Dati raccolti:
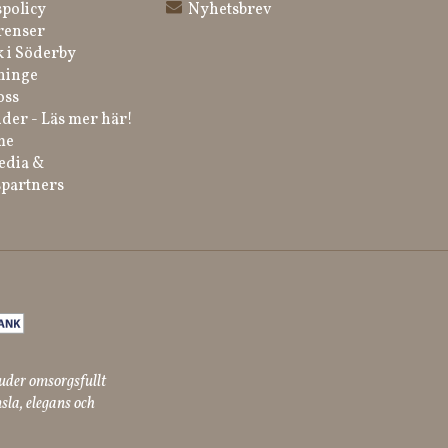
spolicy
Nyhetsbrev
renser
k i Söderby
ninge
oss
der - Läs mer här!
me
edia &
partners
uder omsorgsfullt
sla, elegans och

==

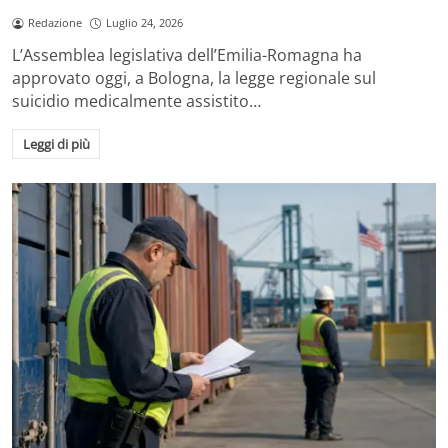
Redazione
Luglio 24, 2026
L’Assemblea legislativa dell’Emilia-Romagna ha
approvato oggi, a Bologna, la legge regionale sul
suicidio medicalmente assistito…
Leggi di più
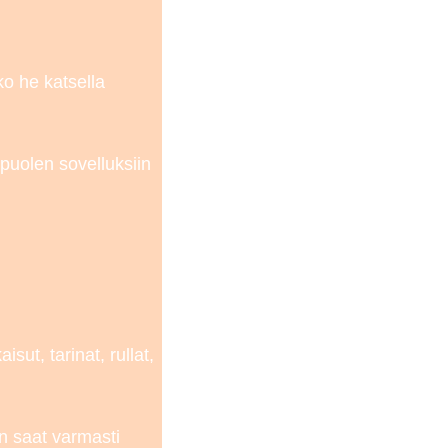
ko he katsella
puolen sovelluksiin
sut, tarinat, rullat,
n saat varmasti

- Obiettivo dell'esercizio: Riporta senza alcuna modifica le righe dell'elenco che vanno dalla riga con "ko he katsella" fino alla riga con "n saat varmasti", compresa quest'ultima.

- Risposta:
ko he katsella
puolen sovelluksiin
sut, tarinat, rullat,
n saat varmasti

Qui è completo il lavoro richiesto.